Two reasons why it's important not to cut corners when building a house

10 April 2018
 Categories: Construction & Contractors, Blog

Building a house can be incredibly expensive; as such, you may find yourself tempted to cut corners here and there, in order to save a bit of money. However, this is not a good idea. Read on to find out why.

You may not be able to get the property certified

At the beginning of your construction project, you will need to hire one of your local certifiers. It will be their job to closely monitor your construction activities and to notify you if they discover that any of the work is not being done in accordance with the relevant building regulations or codes.

If you choose not to take their recommendations on board because you don't want to spend any extra money on the property, they may, at the end of the construction project, inform you that the structure does not meet their standards, and that as a result of this, they cannot issue the certificate that you need to confirm that the house is safe to reside in.

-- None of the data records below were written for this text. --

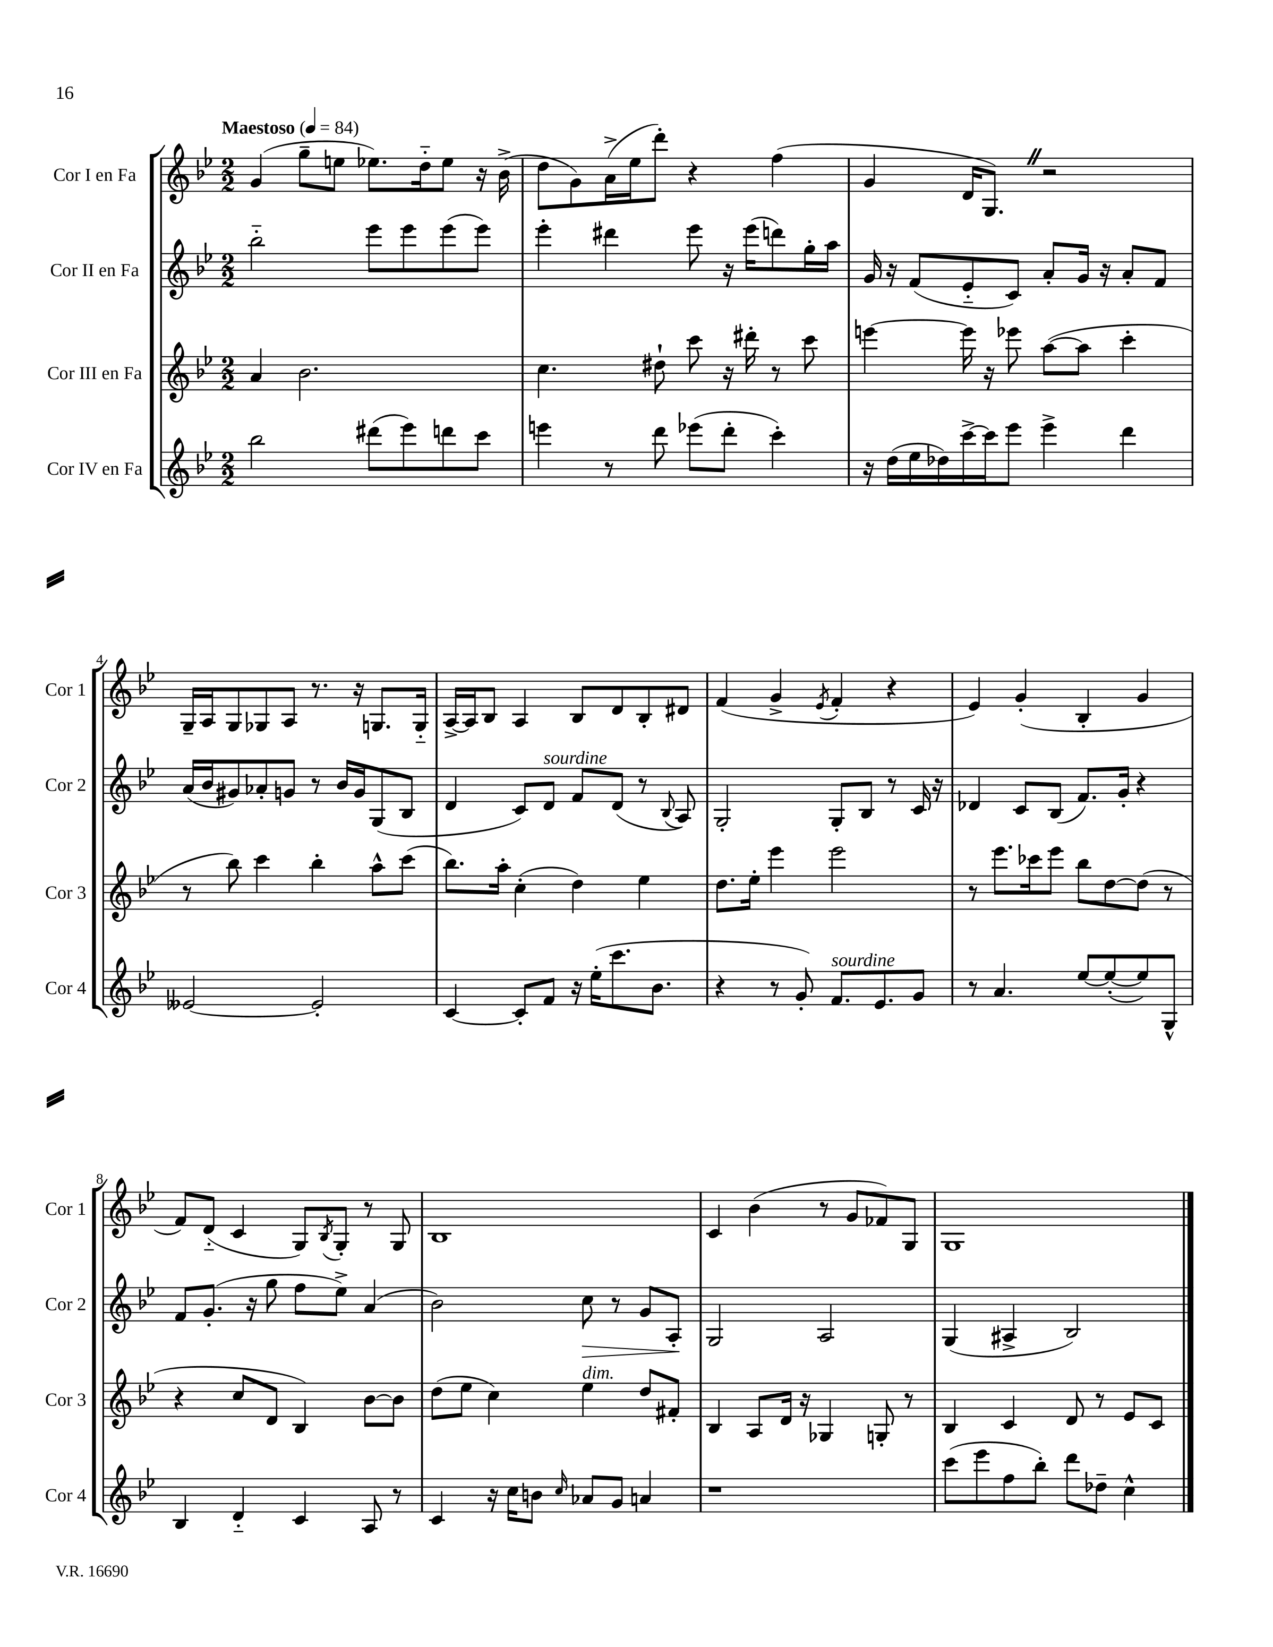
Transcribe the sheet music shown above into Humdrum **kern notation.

**kern	**kern	**kern	**kern
*staff4	*staff3	*staff2	*staff1
*clefG2	*clefG2	*clefG2	*clefG2
*k[b-e-]	*k[b-e-]	*k[b-e-]	*k[b-e-]
*M2/2	*M2/2	*M2/2	*M2/2
*MM84	*MM84	*MM84	*MM84
2bb-\	4a/	2bb-'~\	(4g/
.	2.b-\	.	8gg~\L
.	.	.	8ee\J
(8ddd#\L	.	8eee-\L	8.ee-\L)
8eee-\)	.	8eee-\	.
.	.	.	16dd'~\k
8ddd\	.	(8eee-\	8ee-\J
8ccc\J	.	8eee-\J)	16r
.	.	.	(16b-^\
=	=	=	=
4eee\	4.cc\	4eee-'\	8dd\L
.	.	.	8g\)
8r	.	4ddd#\	(16a^\L
.	.	.	16ee-\J
8ddd\	8dd#`\	.	8ddd'\J)
(8eee-\L	8ccc\	8eee-\	4r
8ddd'\J	16r	16r	.
.	16ddd#'\	(16eee-\LK	.
4ccc'\)	8r	8ddd\)	(4ff\
.	8ccc\	16gg'\L	.
.	.	16aa\JJ	.
=	=	=	=
16r	[4eee\	16g/	4g/
(16dd\LL	.	16r	.
16ee-\	.	(8f/L	.
16dd-\)	.	.	.
[16ccc^\	16eee\]	8e-'~/	16d/LK
16ccc\]J	16r	.	8.G/J)
8eee-\J	8eee-\	8c/J)	.
4eee-^\	([8aa\L	8a'/L	2r
.	8aa\]J	16g/Jk	.
.	.	16r	.
4ddd\	4ccc'\	8a'/L	.
.	.	8f/J	.
=	=	=	=
[2e--/	8r	(16a/LL	16G~/LL
.	.	16b-/J	16A/J
.	8bb-\)	8g#/)	8G/
.	4ccc\	8a-'/	8G-/
.	.	8g/J	8A/J
2e--'/]	4bb-'\	8r	8.r
.	.	16b-/LL	.
.	.	16g/J	16r
.	8aa^^\L	(8G/	8.G/L
.	(8ccc\J	8B-/J	.
.	.	.	16G'~/Jk
=	=	=	=
[4c/	8.bb-\L)	4d/	[16A^/LL
.	.	.	16A/]J
.	.	.	8B-/J
.	16aa'\Jk	.	.
8c'/]L	(4cc'\	8c/L)	4A/
8f/J	.	8d/J	.
16r	4dd\)	8f/L	8B-/L
(16ee-'\LK	.	.	.
8.ccc\	.	(8d/J	8d/
.	4ee-\	8r	8B-'/
8.b-\J	.	.	.
.	.	8qqB-/	.
.	.	8A/)	8d#/J
=	=	=	=
4r	8.dd\L	2G'/	(4f/
.	16ee-'\Jk	.	.
8r	4eee-\	.	4g^/
8g'/)	.	.	.
.	.	.	8qe-/
8.f/L	2eee-\	8G'/L	4f'/
.	.	8B-/J	.
8.e-/	.	.	.
.	.	8r	4r
8g/J	.	16c/	.
.	.	16r	.
=	=	=	=
8r	8r	4d-/	4e-/)
4.a/	8.eee-\L	.	.
.	.	8c/L	(4g'/
.	16ccc-\k	.	.
.	8eee-\J	(8B-/J	.
[8ee-/L	8bb-\L	8.f/L)	4B-'/
(8ee-'/_	[8dd\	.	.
.	.	16g'/Jk	.
8ee-/])	(8dd\]J	4r	4g/
8G^^/J	8r	.	.
=	=	=	=
4B-/	4r	8f/L	8f/L)
.	.	(8.g'/J	(8d'~/J
4d'~/	8cc/L	.	4c/
.	.	16r	.
.	8d/J	8gg\	.
4c/	4B-/)	8ff\L	8G/L)
.	.	.	8qB-/
.	.	8ee-^\J)	8G'/J
8A/	[8b-\L	(4a/	8r
8r	8b-\]J	.	8G/
=	=	=	=
4c/	(8dd\L	2b-\)	1B-
.	8ee-\J	.	.
16r	4cc\)	.	.
16cc\LK	.	.	.
8b\J	.	.	.
16qqcc/	.	.	.
8a-/L	4ee-\	8cc\	.
8g/J	.	8r	.
4a/	8dd/L	8g/L	.
.	8f#'/J	8A'/J	.
=	=	=	=
1r	4B-/	2G/	4c/
.	8A/L	.	(4b-\
.	16d/Jk	.	.
.	16r	.	.
.	4G-/	2A/	8r
.	.	.	8g/L
.	8G'/	.	8f-/)
.	8r	.	8G/J
=	=	=	=
(8ccc\L	4B-/	(4G/	1G
8eee-\	.	.	.
8ff\	4c/	4A#^/	.
8bb-'\J)	.	.	.
8ddd\L	8d/	2B-/)	.
8dd-~\J	8r	.	.
4cc^^\	8e-/L	.	.
.	8c/J	.	.
==	==	==	==
*-	*-	*-	*-
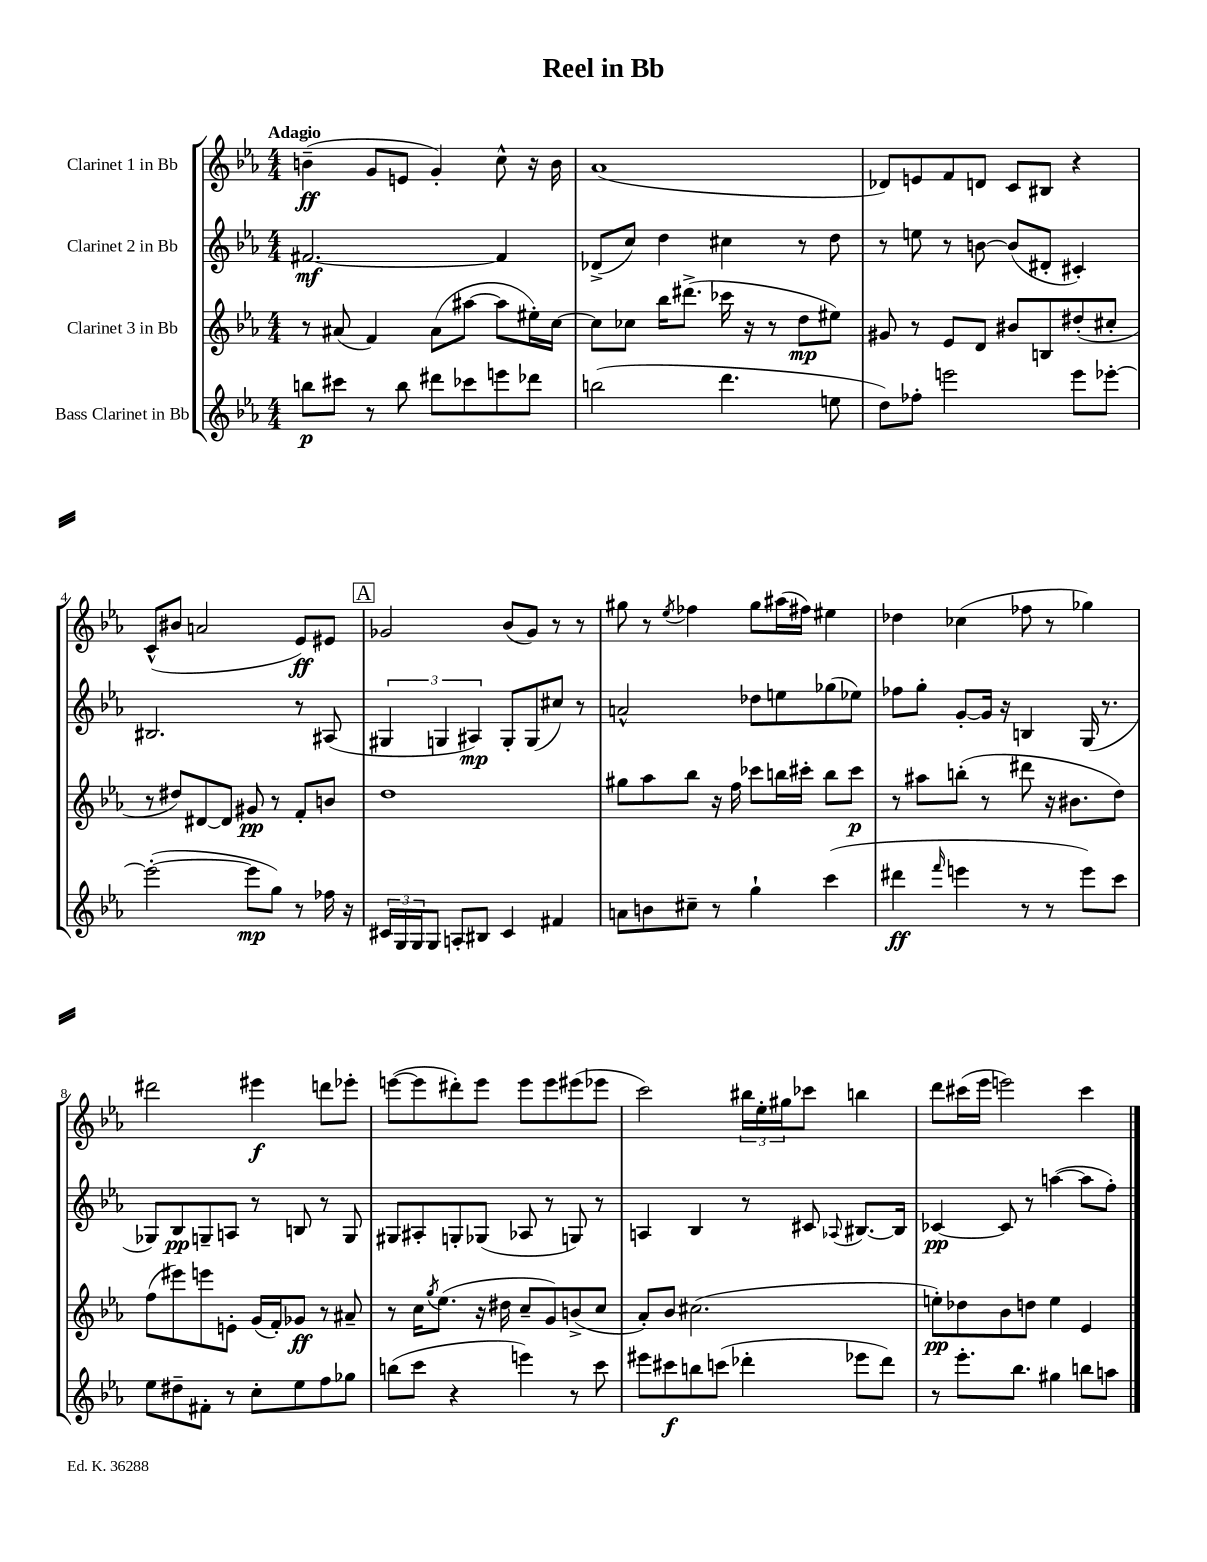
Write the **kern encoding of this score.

**kern	**kern	**kern	**kern
*staff4	*staff3	*staff2	*staff1
*clefG2	*clefG2	*clefG2	*clefG2
*k[b-e-a-]	*k[b-e-a-]	*k[b-e-a-]	*k[b-e-a-]
*M4/4	*M4/4	*M4/4	*M4/4
8bb	8r	[2.f#	(4b~
8ccc#	(8a#	.	.
8r	4f)	.	8g
8bb	.	.	8e
8ddd#	(8a#	.	4g')
8ccc-	[8aa#	.	.
8eee	8aa#]	4f#]	8cc^^
8ddd-	16ee#')	.	16r
.	[16cc	.	16b
=	=	=	=
(2bb	8cc]	(8d-^	(1a-
.	8cc-	8cc)	.
.	16bb-	4dd	.
.	(8.ddd#^	.	.
4.ddd	16ccc-	4cc#	.
.	16r	.	.
.	8r	.	.
.	8dd	8r	.
8ee	8ee#)	8dd	.
=	=	=	=
8dd)	8g#	8r	8d-)
8ff-'	8r	8ee	8e
2eee	8e-	8r	8f
.	8d	[8b	8d
.	8b#	(8b]	8c
.	8B	8d#'	8B#
8eee	(8dd#'	4c#')	4r
[8eee-'	8cc#'	.	.
=	=	=	=
(2eee-'_	8r	2.B#	(8c^^
.	8dd#)	.	8b#
.	[8d#	.	2a
.	8d#]	.	.
8eee-]	8g#	.	.
8gg)	8r	.	.
8r	8f'	8r	8e-)
16ff-	8b	(8A#	8e#
16r	.	.	.
=	=	=	=
24c#	1dd	6G#	2g-
24G	.	.	.
24G	.	.	.
8G	.	.	.
.	.	6G	.
8A'	.	.	.
.	.	6A#)	.
8B#	.	.	.
4c#	.	8G'	(8b-
.	.	(8G	8g-)
4f#	.	8cc#)	8r
.	.	8r	8r
=	=	=	=
8a	8gg#	2a^^	8gg#
8b	8aa-	.	8r
.	.	.	8qee-
8cc#~	8bb-	.	4ff-
8r	16r	.	.
.	16ff	.	.
4gg`	8ccc-	8dd-	8gg#
.	16bb	8ee	(16aa#
.	16ccc#'	.	16ff#)
(4ccc	8bb	(8gg-	4ee#
.	8ccc#	8ee-)	.
=	=	=	=
4ddd#	8r	8ff-	4dd-
.	8aa#	8gg'	.
16qqfff	.	.	.
4eee	(8bb'	[8g'	(4cc-
.	8r	16g]	.
.	.	16r	.
8r	8ddd#	4B	8ff-
8r	16r	.	8r
.	8.b#	.	.
8eee)	.	(16G	4gg-)
.	.	8.r	.
8ccc	8dd)	.	.
=	=	=	=
8ee-	(8ff	8G-)	2ddd#
8dd#~	8eee#)	8B-	.
8f#'	8eee	8G~	.
8r	8e'	8A	.
8cc'	(16g	8r	4eee#
.	16f')	.	.
8ee-	8g-	8B	.
8ff	8r	8r	8ddd
8gg-	8a#~	8G	8eee-'
=	=	=	=
(8bb	8r	8G#	([8eee
8ccc	16cc	8A#'	8eee]
.	8qgg	.	.
.	(8.ee-	.	.
4r	.	8G'	8ddd#')
.	16r	(8G-	8eee
.	16dd#	.	.
4eee)	8cc~	8A-	8eee
.	8g)	8r	8eee
8r	(8b^	8G)	(8eee#
8ccc	8cc	8r	8eee-
=	=	=	=
8eee#	8a-')	4A	2ccc)
8ccc#	8b-	.	.
8bb	(2.cc#	4B-	.
(8ccc	.	.	.
4ddd-'	.	8r	24bb#
.	.	.	24ee-'
.	.	.	24gg#
.	.	8c#	8ccc-
.	.	8qqA-	.
8eee-	.	[8.B#	4bb
8ddd-)	.	.	.
.	.	16B#]	.
=	=	=	=
8r	8ee')	[4c-	8ddd
8.eee-'	8dd-	.	(16ccc#
.	.	.	16eee-
.	8b-	8c-]	2eee)
8.bb-	.	.	.
.	8dd	8r	.
4gg#	4ee	([4aa	.
8bb	4e-	8aa]	4ccc#
8aa	.	8ff')	.
==	==	==	==
*-	*-	*-	*-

In this situation, you would probably need to extend the length of your construction project in order to make the required changes so that you can obtain the certificate. This could be both expensive and extremely time-consuming.

It could end up costing you a lot more in the long run

Some of the things that you might choose to do in order to reduce the cost of your construction project could actually result in you incurring significant expenses in the future.

For example, if instead of hiring an experienced, qualified plumber to install the house's plumbing system, you attempt to carry out this job yourself in order to save some money, you could end up inadvertently inflicting serious damage on the property.

You might, for instance, fail to properly tighten or seal some of the plumbing pipes. This could result in water dripping from the pipes onto the house's timber framework. This, in turn, could lead to the development of a wood-decay fungus on the timber, which could then result in the framework weakening to the point where the entire house develops major structural problems.

The cost of repairing this type of damage would be far higher than the cost of hiring a professional plumber to do the plumbing work properly in the first place.

Similarly, if you decide to opt for extremely cheap, low-quality flooring materials, you may find that these deteriorate rapidly when they are exposed to regular foot traffic. In this situation, you would probably end up having to replace the flooring just a few months after fitting it.